#### [Stored items]
◆ ◆ ◆ ◆ ◆ ◆ ◆

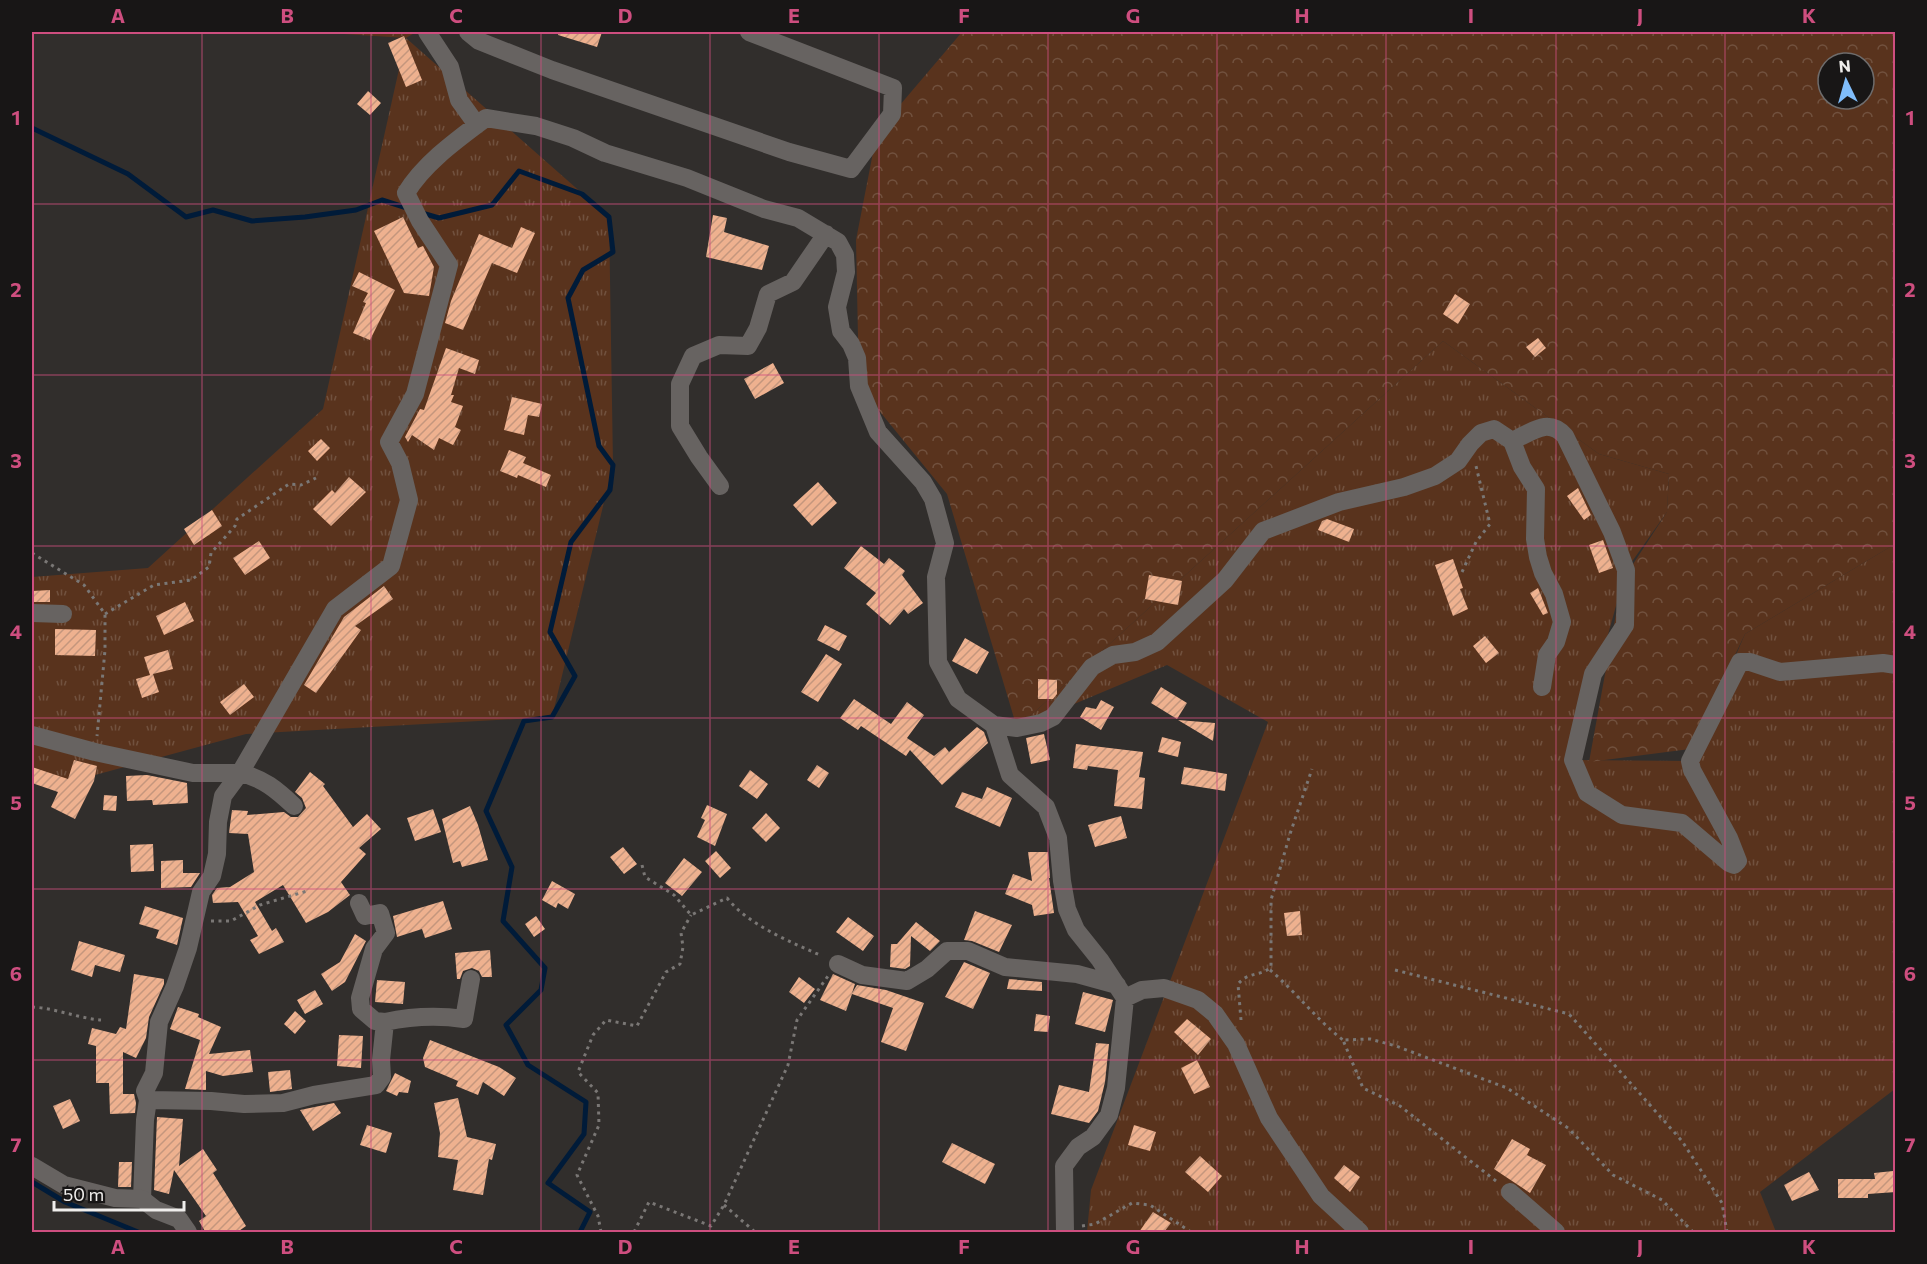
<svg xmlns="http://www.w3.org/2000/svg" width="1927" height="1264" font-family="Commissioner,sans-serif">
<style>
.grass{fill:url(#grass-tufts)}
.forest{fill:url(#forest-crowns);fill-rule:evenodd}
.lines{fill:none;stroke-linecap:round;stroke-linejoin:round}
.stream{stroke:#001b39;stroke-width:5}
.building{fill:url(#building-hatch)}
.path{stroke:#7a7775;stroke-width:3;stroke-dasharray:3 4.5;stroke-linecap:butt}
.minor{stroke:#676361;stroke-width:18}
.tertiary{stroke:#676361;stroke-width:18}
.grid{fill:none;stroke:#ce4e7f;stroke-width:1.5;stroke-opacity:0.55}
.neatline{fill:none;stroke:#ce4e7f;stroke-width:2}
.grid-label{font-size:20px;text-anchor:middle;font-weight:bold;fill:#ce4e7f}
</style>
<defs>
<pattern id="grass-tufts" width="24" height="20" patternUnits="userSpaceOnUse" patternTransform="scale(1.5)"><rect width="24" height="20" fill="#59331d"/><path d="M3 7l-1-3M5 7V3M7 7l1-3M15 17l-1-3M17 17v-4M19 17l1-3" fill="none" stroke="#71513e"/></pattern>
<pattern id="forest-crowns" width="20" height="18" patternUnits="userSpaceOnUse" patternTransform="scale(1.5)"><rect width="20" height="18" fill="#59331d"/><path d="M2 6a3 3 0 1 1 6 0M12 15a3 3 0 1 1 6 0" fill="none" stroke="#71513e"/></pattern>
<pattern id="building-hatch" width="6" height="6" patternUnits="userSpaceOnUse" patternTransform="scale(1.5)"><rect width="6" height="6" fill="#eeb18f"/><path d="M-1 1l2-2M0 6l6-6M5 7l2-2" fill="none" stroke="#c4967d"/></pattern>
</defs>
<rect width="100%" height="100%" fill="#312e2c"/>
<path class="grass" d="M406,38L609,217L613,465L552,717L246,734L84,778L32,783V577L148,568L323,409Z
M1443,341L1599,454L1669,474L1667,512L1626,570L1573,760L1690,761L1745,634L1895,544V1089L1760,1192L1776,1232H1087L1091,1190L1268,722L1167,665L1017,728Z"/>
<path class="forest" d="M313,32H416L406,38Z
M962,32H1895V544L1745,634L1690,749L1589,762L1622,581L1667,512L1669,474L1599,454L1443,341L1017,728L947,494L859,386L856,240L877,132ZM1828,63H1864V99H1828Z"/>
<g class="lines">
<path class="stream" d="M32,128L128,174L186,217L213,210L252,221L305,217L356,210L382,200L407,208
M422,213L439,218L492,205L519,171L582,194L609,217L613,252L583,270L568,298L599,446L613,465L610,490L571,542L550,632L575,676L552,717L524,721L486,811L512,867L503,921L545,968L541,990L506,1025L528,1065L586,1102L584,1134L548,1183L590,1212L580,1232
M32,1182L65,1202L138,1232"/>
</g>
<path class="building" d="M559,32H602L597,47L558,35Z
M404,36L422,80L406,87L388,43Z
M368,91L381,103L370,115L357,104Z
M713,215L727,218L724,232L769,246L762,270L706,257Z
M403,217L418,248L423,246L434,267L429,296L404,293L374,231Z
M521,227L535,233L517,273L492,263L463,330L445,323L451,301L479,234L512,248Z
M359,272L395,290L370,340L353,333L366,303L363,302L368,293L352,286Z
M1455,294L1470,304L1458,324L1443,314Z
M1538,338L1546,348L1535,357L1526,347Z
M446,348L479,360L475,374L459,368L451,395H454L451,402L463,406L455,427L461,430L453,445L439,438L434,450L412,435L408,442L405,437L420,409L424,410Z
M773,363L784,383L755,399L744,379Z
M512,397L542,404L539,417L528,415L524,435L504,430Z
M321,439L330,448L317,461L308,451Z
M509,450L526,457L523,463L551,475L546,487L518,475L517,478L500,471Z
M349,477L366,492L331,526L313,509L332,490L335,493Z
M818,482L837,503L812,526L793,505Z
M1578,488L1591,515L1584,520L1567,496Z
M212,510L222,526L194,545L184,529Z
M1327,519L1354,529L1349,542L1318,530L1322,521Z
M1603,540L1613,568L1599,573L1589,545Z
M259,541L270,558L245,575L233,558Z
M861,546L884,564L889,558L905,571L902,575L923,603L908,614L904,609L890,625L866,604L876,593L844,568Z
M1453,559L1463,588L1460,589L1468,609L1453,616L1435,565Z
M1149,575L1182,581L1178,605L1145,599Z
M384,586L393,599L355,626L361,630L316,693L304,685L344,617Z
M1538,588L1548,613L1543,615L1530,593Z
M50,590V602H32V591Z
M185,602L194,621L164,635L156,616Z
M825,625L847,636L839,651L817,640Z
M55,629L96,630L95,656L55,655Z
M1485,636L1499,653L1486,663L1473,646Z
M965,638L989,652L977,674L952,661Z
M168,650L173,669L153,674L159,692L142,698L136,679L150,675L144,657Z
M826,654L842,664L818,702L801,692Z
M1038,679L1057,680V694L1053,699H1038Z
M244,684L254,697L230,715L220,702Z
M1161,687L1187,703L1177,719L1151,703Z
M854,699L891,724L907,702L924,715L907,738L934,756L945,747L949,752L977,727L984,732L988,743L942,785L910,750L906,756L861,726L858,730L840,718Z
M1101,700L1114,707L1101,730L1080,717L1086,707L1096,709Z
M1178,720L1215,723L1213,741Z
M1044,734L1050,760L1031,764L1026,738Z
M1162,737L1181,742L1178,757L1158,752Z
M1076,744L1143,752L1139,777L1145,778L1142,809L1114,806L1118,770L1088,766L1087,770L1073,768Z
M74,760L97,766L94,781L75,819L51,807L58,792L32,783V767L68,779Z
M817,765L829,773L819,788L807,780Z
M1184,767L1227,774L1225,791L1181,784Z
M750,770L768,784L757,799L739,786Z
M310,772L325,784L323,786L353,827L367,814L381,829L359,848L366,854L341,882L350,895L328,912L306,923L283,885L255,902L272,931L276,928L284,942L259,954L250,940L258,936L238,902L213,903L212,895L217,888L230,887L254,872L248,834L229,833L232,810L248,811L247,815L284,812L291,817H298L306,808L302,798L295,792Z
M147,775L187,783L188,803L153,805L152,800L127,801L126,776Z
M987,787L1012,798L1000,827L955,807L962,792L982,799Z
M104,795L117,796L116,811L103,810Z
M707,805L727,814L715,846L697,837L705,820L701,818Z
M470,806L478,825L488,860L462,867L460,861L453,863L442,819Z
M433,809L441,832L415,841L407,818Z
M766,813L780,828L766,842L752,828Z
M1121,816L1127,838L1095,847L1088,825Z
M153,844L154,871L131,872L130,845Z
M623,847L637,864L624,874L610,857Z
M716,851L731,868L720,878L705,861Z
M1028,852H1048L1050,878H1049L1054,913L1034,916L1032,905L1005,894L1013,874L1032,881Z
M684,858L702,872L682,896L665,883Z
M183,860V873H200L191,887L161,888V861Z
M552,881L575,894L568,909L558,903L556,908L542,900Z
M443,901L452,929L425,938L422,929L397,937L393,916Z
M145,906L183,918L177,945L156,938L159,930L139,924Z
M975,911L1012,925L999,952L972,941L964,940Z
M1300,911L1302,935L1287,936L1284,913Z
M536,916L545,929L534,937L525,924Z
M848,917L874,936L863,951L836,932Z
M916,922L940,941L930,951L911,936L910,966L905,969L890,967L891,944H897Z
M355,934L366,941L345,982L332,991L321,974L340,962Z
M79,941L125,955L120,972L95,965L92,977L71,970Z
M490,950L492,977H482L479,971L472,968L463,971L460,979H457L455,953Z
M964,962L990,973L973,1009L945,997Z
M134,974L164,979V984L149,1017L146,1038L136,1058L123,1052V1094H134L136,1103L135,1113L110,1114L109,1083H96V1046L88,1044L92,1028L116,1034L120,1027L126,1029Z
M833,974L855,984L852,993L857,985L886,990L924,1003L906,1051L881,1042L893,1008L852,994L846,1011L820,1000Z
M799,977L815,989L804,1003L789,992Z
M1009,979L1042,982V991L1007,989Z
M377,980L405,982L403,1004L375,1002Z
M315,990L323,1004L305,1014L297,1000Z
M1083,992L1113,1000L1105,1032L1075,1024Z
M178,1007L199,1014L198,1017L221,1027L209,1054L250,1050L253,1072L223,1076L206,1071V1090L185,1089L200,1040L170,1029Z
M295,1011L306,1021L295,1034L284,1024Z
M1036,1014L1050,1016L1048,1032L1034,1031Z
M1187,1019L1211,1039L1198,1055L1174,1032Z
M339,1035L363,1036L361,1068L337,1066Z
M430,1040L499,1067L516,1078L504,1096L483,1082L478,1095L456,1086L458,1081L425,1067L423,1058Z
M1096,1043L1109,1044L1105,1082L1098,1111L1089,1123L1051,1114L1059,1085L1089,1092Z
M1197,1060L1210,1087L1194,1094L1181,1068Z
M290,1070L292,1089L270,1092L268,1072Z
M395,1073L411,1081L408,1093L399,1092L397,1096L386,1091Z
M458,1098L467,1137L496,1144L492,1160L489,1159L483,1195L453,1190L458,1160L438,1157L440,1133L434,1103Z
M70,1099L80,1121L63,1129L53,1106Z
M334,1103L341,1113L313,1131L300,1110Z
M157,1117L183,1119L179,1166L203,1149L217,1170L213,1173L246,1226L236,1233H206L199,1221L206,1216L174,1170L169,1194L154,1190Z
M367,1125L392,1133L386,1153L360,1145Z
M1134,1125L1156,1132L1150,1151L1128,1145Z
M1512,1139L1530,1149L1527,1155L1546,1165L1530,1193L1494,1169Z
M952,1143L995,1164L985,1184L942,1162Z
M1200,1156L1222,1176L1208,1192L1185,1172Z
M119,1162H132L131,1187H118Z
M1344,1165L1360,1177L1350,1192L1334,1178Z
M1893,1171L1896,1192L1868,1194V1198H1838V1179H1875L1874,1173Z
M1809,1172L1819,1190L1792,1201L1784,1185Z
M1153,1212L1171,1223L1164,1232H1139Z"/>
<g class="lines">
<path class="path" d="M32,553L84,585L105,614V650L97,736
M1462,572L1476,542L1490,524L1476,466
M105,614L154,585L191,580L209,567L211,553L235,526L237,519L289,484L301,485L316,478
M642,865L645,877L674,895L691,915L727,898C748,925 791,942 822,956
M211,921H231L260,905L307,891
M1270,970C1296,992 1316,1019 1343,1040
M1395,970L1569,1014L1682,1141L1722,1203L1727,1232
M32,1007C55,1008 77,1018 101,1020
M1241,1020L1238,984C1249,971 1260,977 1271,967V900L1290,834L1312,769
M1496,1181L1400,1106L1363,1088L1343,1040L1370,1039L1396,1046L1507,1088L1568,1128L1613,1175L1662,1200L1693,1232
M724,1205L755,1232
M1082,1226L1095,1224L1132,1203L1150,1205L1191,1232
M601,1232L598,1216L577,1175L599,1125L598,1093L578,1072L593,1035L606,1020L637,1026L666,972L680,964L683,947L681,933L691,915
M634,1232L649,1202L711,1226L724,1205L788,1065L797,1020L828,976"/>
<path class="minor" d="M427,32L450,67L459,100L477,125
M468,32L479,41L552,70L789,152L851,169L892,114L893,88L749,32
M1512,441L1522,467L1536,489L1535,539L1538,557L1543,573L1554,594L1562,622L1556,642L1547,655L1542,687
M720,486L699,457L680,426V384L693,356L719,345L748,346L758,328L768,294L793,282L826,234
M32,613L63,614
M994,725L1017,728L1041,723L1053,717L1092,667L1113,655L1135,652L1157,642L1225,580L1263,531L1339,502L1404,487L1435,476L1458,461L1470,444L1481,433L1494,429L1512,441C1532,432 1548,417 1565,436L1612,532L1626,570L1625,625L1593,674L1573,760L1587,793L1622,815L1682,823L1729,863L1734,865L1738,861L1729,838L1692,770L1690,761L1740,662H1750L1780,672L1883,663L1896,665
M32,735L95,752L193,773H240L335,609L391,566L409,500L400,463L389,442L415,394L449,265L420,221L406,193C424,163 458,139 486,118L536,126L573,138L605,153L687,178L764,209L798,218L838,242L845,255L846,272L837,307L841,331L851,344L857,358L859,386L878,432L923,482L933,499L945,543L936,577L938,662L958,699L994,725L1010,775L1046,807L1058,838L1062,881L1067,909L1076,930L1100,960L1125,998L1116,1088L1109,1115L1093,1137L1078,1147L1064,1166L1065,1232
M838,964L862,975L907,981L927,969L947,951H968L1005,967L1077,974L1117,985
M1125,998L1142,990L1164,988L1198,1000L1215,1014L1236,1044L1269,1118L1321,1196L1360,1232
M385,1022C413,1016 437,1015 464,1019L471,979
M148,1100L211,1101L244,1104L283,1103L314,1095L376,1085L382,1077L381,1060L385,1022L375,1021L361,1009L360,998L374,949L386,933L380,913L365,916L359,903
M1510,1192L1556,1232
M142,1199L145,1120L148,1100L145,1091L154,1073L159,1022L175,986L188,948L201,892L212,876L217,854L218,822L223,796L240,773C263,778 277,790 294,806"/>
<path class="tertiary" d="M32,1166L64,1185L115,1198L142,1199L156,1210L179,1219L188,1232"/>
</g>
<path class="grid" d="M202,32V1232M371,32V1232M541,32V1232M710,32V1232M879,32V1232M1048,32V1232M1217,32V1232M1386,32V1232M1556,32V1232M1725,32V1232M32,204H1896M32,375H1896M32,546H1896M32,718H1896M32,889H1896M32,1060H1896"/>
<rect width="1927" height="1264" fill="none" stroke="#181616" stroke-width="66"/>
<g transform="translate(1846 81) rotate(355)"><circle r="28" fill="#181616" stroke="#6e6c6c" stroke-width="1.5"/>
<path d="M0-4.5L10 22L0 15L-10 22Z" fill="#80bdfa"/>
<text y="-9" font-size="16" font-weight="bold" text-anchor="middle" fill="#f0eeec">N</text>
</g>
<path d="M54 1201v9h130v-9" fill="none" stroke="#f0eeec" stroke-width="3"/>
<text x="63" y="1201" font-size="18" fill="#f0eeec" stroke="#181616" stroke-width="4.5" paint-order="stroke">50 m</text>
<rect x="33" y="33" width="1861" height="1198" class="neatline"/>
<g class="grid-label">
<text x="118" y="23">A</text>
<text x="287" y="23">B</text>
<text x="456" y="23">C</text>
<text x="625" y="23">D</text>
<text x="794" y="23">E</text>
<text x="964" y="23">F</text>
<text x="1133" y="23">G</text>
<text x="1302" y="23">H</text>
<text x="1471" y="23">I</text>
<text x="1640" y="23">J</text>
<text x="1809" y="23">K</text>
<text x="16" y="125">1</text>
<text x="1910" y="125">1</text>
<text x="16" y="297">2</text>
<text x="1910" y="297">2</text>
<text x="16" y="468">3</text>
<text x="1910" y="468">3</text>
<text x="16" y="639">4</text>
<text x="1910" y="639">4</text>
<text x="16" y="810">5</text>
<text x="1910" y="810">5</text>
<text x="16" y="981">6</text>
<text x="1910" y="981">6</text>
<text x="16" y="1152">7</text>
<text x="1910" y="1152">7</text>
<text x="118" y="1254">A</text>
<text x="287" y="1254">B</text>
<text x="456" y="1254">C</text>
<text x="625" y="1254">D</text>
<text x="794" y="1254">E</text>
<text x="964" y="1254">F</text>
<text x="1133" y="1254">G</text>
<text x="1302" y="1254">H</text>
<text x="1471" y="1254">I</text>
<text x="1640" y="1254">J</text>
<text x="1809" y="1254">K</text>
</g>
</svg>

◆ ◆ ◆ ◆ ◆ ◆ ◆

#### [Task to carry out]
Show the lines from the data above that contain the string "linecap".

#### [Answer to this exercise]
.lines{fill:none;stroke-linecap:round;stroke-linejoin:round}
.path{stroke:#7a7775;stroke-width:3;stroke-dasharray:3 4.5;stroke-linecap:butt}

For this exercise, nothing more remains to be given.